There is no easy fix. But at the very start of the session, we are given a brief, basic set of instructions that could, if adhered to, tangibly reduce stress. There were just 10 words: "Face your fears. Be more active. Watch what you drink." While simple-sounding, these things conform to what we know about stress, and even mental health problems, in the scientific sense. Facing your fears is often easier said than done but it's a valid approach. When we confront something that scares us, that stresses us, we may not enjoy it but we impose certainty on it. All the things that could have happened and had the power to cause stress have been cancelled out. In many cases, facing your fear has a net reduction of your stress due to how our brains work.

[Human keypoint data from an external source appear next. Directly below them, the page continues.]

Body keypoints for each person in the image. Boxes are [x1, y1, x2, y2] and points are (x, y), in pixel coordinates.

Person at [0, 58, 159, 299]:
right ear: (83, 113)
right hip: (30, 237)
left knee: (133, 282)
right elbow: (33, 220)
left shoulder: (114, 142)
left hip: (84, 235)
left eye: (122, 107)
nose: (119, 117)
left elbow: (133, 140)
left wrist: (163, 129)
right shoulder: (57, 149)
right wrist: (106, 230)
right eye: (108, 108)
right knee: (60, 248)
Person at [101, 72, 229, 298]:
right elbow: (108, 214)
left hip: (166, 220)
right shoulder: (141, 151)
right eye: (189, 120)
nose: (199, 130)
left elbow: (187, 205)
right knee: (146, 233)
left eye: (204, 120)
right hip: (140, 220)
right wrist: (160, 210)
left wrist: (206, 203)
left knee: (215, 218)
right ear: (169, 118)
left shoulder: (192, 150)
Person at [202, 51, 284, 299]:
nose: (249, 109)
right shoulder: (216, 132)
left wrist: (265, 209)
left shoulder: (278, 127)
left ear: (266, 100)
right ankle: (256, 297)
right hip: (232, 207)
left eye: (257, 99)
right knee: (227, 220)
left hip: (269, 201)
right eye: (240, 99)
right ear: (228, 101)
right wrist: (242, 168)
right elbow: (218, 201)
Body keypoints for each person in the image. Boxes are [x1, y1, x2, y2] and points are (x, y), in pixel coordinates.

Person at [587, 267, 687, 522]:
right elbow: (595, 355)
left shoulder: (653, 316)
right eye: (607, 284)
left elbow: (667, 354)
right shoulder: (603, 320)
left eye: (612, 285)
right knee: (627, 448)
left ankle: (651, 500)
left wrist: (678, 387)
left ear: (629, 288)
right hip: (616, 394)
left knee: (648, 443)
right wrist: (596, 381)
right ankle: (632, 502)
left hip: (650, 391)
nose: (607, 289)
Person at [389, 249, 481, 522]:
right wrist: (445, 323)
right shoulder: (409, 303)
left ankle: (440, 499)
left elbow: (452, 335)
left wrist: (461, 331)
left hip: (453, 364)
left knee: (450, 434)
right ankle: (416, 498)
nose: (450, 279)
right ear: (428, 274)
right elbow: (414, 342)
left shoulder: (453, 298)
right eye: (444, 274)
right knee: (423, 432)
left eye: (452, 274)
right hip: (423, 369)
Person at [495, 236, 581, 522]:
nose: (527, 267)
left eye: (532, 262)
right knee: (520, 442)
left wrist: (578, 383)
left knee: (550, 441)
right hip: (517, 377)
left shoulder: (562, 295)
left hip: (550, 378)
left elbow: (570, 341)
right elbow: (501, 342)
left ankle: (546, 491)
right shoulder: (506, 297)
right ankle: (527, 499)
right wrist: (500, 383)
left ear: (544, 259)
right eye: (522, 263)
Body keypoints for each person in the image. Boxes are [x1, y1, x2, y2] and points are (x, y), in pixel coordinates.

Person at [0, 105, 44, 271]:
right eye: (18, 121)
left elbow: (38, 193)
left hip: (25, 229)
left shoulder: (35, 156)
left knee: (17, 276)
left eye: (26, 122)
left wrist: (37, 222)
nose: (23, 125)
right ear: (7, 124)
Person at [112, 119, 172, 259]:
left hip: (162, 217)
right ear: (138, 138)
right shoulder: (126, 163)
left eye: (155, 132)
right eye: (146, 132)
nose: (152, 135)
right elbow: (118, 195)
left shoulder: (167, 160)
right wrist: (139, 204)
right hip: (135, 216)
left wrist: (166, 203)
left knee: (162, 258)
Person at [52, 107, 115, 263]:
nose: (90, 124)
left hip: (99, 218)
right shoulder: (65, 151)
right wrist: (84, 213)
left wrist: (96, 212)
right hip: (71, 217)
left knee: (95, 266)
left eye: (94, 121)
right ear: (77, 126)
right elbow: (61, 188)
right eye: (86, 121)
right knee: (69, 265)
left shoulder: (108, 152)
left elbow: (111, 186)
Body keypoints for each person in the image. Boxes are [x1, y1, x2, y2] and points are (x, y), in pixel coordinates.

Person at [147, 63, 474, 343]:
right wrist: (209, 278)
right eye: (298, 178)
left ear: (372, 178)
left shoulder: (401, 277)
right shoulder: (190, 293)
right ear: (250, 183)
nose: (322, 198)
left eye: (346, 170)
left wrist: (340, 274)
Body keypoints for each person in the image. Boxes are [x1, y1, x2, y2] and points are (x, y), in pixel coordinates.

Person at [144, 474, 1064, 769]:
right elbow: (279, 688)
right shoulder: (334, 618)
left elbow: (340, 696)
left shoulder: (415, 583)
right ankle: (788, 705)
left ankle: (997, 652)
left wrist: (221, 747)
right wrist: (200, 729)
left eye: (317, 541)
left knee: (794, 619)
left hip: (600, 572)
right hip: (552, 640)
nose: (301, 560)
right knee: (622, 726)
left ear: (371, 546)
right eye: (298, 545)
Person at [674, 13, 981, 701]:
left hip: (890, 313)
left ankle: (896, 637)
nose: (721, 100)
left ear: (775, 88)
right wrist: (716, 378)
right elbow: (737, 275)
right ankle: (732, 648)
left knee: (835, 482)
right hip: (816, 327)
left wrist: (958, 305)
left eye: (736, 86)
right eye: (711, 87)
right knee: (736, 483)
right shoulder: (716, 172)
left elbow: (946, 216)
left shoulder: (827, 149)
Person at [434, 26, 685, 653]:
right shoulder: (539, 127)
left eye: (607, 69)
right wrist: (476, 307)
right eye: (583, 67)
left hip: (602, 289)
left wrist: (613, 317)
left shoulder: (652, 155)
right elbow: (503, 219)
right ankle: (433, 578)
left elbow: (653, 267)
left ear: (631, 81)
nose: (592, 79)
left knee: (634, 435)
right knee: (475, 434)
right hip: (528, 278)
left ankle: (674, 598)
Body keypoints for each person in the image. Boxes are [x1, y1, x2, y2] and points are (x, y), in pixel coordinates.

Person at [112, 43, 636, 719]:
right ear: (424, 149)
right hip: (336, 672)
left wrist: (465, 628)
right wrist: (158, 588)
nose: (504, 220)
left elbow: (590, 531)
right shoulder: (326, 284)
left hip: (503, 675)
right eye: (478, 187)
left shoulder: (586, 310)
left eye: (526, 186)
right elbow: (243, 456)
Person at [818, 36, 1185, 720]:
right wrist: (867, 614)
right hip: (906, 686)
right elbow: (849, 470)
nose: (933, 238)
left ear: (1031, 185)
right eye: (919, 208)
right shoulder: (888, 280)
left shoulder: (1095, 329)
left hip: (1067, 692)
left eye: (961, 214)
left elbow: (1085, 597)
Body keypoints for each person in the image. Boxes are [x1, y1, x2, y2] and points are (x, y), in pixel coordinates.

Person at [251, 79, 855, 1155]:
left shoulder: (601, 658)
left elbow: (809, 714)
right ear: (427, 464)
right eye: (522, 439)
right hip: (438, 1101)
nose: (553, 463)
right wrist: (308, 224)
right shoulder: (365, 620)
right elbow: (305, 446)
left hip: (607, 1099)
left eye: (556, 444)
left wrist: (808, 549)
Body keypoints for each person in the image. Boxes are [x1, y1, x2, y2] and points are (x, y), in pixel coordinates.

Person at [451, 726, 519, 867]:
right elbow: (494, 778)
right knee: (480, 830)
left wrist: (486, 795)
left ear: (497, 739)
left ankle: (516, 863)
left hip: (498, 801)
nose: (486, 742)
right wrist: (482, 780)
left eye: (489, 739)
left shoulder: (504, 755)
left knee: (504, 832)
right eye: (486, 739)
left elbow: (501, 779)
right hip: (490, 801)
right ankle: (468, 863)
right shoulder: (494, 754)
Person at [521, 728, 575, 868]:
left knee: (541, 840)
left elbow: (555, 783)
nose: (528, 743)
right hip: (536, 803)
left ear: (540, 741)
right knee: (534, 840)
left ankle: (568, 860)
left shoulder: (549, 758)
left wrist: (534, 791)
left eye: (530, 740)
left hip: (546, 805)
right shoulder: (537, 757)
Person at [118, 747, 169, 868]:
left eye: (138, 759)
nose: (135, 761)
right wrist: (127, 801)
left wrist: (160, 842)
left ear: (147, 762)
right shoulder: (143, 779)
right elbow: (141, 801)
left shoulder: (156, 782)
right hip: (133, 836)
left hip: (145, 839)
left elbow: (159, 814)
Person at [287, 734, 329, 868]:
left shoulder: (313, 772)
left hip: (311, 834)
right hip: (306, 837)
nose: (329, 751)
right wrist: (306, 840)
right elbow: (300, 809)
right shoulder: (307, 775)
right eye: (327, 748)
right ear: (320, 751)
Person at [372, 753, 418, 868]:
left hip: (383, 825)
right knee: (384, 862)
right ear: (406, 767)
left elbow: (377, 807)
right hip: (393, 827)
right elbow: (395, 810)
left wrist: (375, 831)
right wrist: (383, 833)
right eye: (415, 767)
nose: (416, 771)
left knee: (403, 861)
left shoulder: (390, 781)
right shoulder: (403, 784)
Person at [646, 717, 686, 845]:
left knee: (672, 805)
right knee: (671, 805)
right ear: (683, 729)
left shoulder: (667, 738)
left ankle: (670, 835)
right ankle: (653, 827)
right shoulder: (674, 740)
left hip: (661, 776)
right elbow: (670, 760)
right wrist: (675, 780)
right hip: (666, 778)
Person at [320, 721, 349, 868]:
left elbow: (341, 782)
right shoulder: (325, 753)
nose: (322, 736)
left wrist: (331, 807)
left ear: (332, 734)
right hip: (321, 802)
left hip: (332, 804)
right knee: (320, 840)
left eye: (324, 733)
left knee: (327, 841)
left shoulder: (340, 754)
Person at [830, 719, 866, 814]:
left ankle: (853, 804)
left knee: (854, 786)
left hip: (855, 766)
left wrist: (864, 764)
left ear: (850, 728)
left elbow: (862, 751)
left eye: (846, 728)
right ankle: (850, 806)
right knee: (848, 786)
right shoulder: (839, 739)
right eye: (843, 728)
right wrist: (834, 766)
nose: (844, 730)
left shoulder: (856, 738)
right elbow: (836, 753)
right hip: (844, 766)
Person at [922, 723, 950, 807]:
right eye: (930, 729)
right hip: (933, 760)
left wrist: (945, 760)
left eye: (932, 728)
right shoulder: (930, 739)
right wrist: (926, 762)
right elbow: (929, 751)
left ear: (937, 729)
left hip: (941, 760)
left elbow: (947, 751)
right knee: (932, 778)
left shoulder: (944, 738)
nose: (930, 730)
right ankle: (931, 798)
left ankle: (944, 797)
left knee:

Being more physically active is helpful in so many ways. As well as the health benefits, it also maintains a sense of control. My friend Dan found that dealing with his stress and depression has been a lot easier since getting a dog. She needs to be walked no matter what he's feeling. Taking her means he's stayed active and achieved something. And "watch what you drink". Not just alcohol, with it's short-term euphoric effects but long-term depressive and anxiety-inducing ones. Caffeine is something to be wary of, too, as it stimulates the parts of the brain already overworked due to stress, and also disrupts sleep, another thing that can enhance/prolong stress. Ten words. Three simple instructions. But, given enough time, sometimes that's all it takes to make significant changes.